Our work was accepted as a poster presentation at the Dec 2020 NeurIPS Workshop on Machine Learning for Health!


In addition to the development of a flagship mobile app, the PathCheck foundation has a research arm led by members of the Camera Culture group at the MIT Media Lab.

After 4 months of helping to develop features on the mobile app, I joined the Wifi Colocation group to assist in research on novel approaches to digital contact tracing.

Introduction

Privacy-preserving proximity inference is crucial to the success of a digital contact tracing solution. The majority of mainstream solutions use either Bluetooth or GPS based colocation to achieve this. However, a third option that is not as widely discussed is WiFi Colocation.

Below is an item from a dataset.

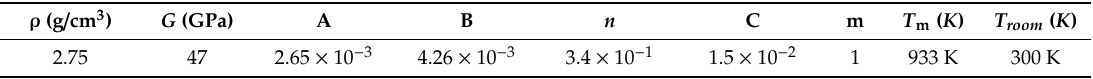
Table 9. Parameters of aluminum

In this paper, we investigate a hybrid implementation of three WiFi Colocation approaches described in Sapiezynski et. al, Das et al., and Carreras et. al.

The hybrid implementation functions as follows:

  • When a user is actively using WiFi, a deterministic if/else classifier infers proximity using features extracted from scans of nearby WiFi access points (APs)
  • In the case where a user is not actively using WiFi, a duty-cycle that rotates the device between acting as a WiFi hotspot and a WiFi receiver will allow for proximity inference without interfacing with APs

Process

Researching Prior Art

Following the outbreak of COVID-19, a number of groups have explored ways to leverage WiFi signal processing to help enforce social distancing guidelines and improve digital contact tracing efforts.

Wifi Colocation provides a number of distinct advantages over other approaches such as GPS/Bluetooth based colocation, particularly in terms of user privacy. However, our team identified a handful of limitations to the state of the art when considering the application of Wifi Colocation in a practical context:

  • Implementations leveraging hotspot duty cycles will disconnect a user from their current Wifi connection, providing a poor user experience
  • The iOS platform limits developer access to many of the APIs required to programatically interact with device hotspots

Hybrid Implementation

The group determined that the two most relevant approaches that could be leveraged in a hybrid implementation were those outlined in Sapiezynski et. al. and Carreras et. al.

Combining the approaches in these two papers provides a number of distinct benefits in a practical context:

  • Provides a better user experience by falling back to access point based scanning if a user is connected to a Wifi network, which prevents the user from disconnecting from the network
  • Wifi based colocation does not require direction interaction with participating parties, providing greater privacy to the user

Contributions

In addition to helping author the final paper and participating in general discussions around research direction, my primary contributions were as follows.

Proof Of Concept Android Code

Although the Android OS exposes APIs to programatically access the hotspot on a users device, there were no existing React Native bindings for these APIs. The SafePlaces application is written using the React Native framework, so I developed the required bindings to allow our developers to have simpler access to this logic.

Recruiting Volunteers

The SafePlaces Slack community has well over 1,000 members from around the world, involved in the project in a variety of capacities.

I lead efforts to reach out to various members of the community to gather volunteer research participants to collect access point scans from Android devices to train our classification models on.

Developing In-App Data Collection

In order to collect access point scan information from the volunteers, I developed an additional screen that interacted with the React Native hotspot bindings that I authored to record RSSI values at varying distances.